The US authorities destroyed Botnet, which worked for espionage and cyber attacks for American and international goals. The operation of law enforcement agencies was carried out in January and included cleaning from malicious “more than a thousand” home and office routers.
The main tool of cybercriminals was the Botnet Moobot, which made it possible to remotely control the infected devices. Cybercriminals initially infected Ubiquiti routers on Edge OS using standard administrators passwords. Then the hackers modified Botnet, adding their own scripts and files for intelligence operations.
The goals of Botnet were government and military structures, as well as IB-companies and large corporations. According to the prosecutor’s office, attackers also used Openai models to create phishing letters and malware.
During the operation to eliminate Botnet, specialists managed to remove malicious files from infected routers and change the settings of the firewall to prevent further infection. All actions were carried out with the consent of the owners of the devices.

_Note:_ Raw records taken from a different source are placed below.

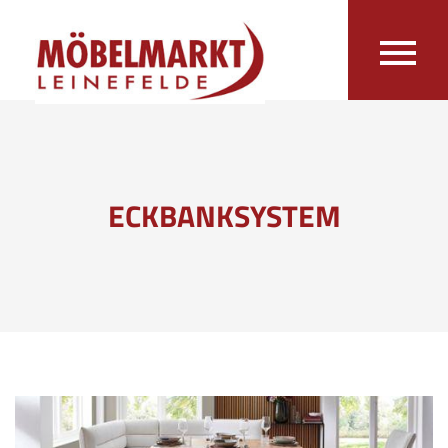
ECKBANKSYSTEM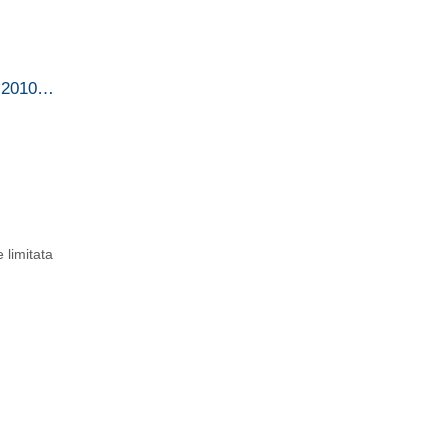
o 2010…
 limitata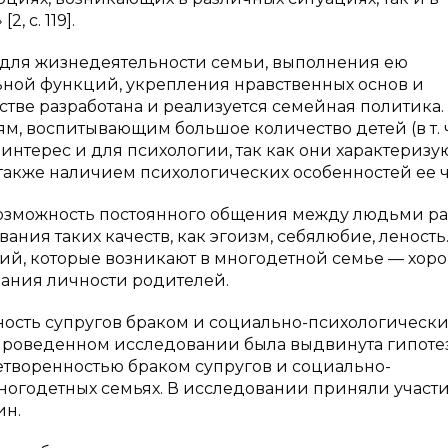
 c. 119].
 для жизнедеятельности семьи, выполнения ею
ьной функций, укрепления нравственных основ и
тве разработана и реализуется семейная политика.
м, воспитывающим большое количество детей (в т. ч
нтерес и для психологии, так как они характеризу
также наличием психологических особенностей ее ч
озможность постоянного общения между людьми ра
ания таких качеств, как эгоизм, себялюбие, леность
ний, которые возникают в многодетной семье — хор
вания личности родителей.
ность супругов браком и социально-психологическ
 проведенном исследовании была выдвинута гипотез
летворенностью браком супругов и социально-
ногодетных семьях. В исследовании приняли участи
ин.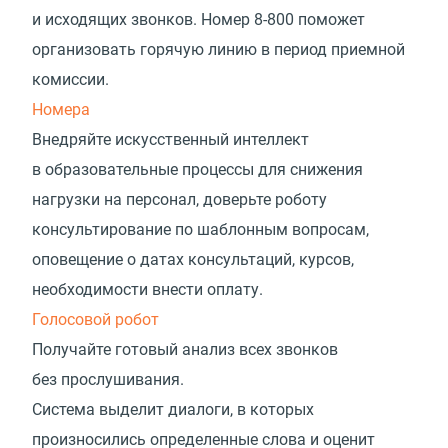
и исходящих звонков. Номер
8-800
поможет
организовать горячую линию в период приемной
комиссии.
Номера
Внедряйте искусственный интеллект
в образовательные процессы для снижения
нагрузки на персонал, доверьте роботу
консультирование по шаблонным вопросам,
оповещение о датах консультаций, курсов,
необходимости внести оплату.
Голосовой робот
Получайте готовый анализ всех звонков
без прослушивания.
Система выделит диалоги, в которых
произносились определенные слова и оценит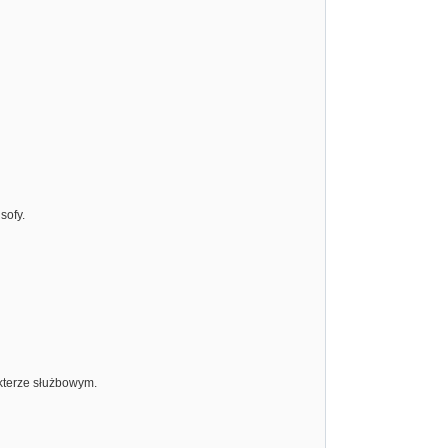
sofy.
kterze służbowym.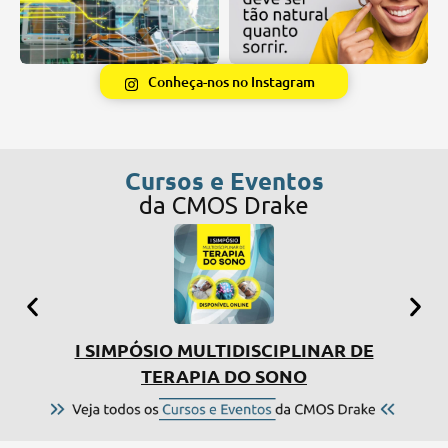
Conheça-nos no Instagram
Cursos e Eventos
da CMOS Drake
I SIMPÓSIO MULTIDISCIPLINAR DE
CU
TERAPIA DO SONO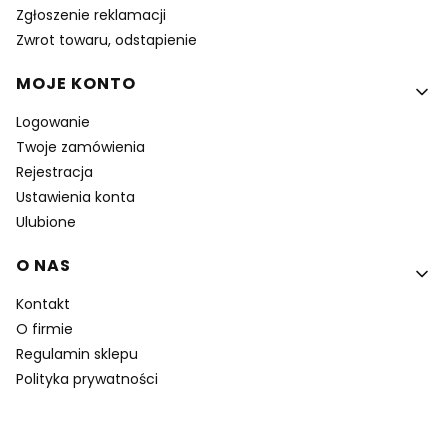
Zgłoszenie reklamacji
Zwrot towaru, odstapienie
MOJE KONTO
Logowanie
Twoje zamówienia
Rejestracja
Ustawienia konta
Ulubione
O NAS
Kontakt
O firmie
Regulamin sklepu
Polityka prywatności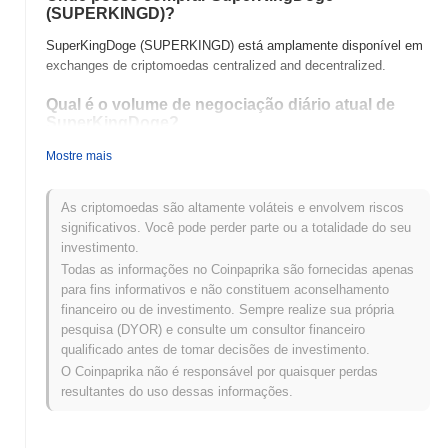
(SUPERKINGD)?
SuperKingDoge (SUPERKINGD) está amplamente disponível em
exchanges de criptomoedas centralized and decentralized.
Qual é o volume de negociação diário atual de
SuperKingDoge?
Nas últimas 24 horas, o volume de negociação de
Mostre mais
SuperKingDoge está em
€0.00
.
As criptomoedas são altamente voláteis e envolvem riscos
Qual é o histórico da faixa de preço de
significativos. Você pode perder parte ou a totalidade do seu
SuperKingDoge?
investimento.
Máxima Histórica (ATH):
€0.00007374
Todas as informações no Coinpaprika são fornecidas apenas
Mínima Histórica (ATL):
€0.00
para fins informativos e não constituem aconselhamento
financeiro ou de investimento. Sempre realize sua própria
SuperKingDoge está sendo negociado atualmente
~0.00%
abaixo
pesquisa (DYOR) e consulte um consultor financeiro
de sua ATH .
qualificado antes de tomar decisões de investimento.
O Coinpaprika não é responsável por quaisquer perdas
Como SuperKingDoge está se desempenhando
resultantes do uso dessas informações.
em comparação com o mercado cripto mais
amplo?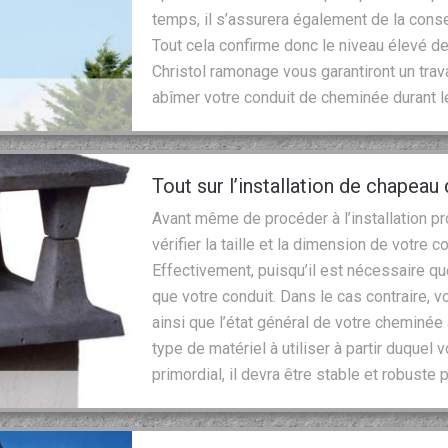
temps, il s’assurera également de la conse
Tout cela confirme donc le niveau élevé d
Christol ramonage vous garantiront un trav
abîmer votre conduit de cheminée durant l
Tout sur l’installation de chapea
Avant même de procéder à l’installation 
vérifier la taille et la dimension de votre c
Effectivement, puisqu’il est nécessaire q
que votre conduit. Dans le cas contraire,
ainsi que l’état général de votre cheminée
type de matériel à utiliser à partir duque
primordial, il devra être stable et robuste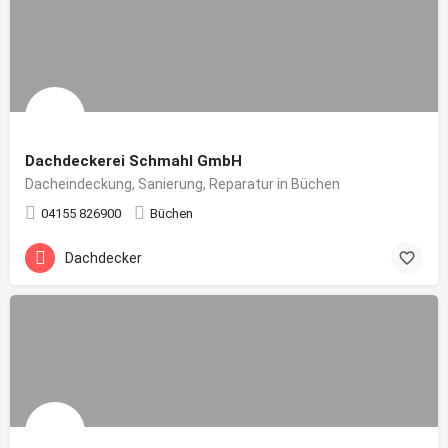
Dachdeckerei Schmahl GmbH
Dacheindeckung, Sanierung, Reparatur in Büchen
04155 826900
Büchen
Dachdecker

Recently, it became known that the Chinese spy group of Volt Typhoon has entered the network of emergency response services of a large American city in order to explore the American telecommunications. It is worth noting that already in early February, the US federal agencies warned that the Volt Typhoon has been in some networks of the country’s critical infrastructure for at least 5 years. The goals of the attackers were communication sectors, energy, transport, water supply and sewage systems in the USA and on the island of GUAM.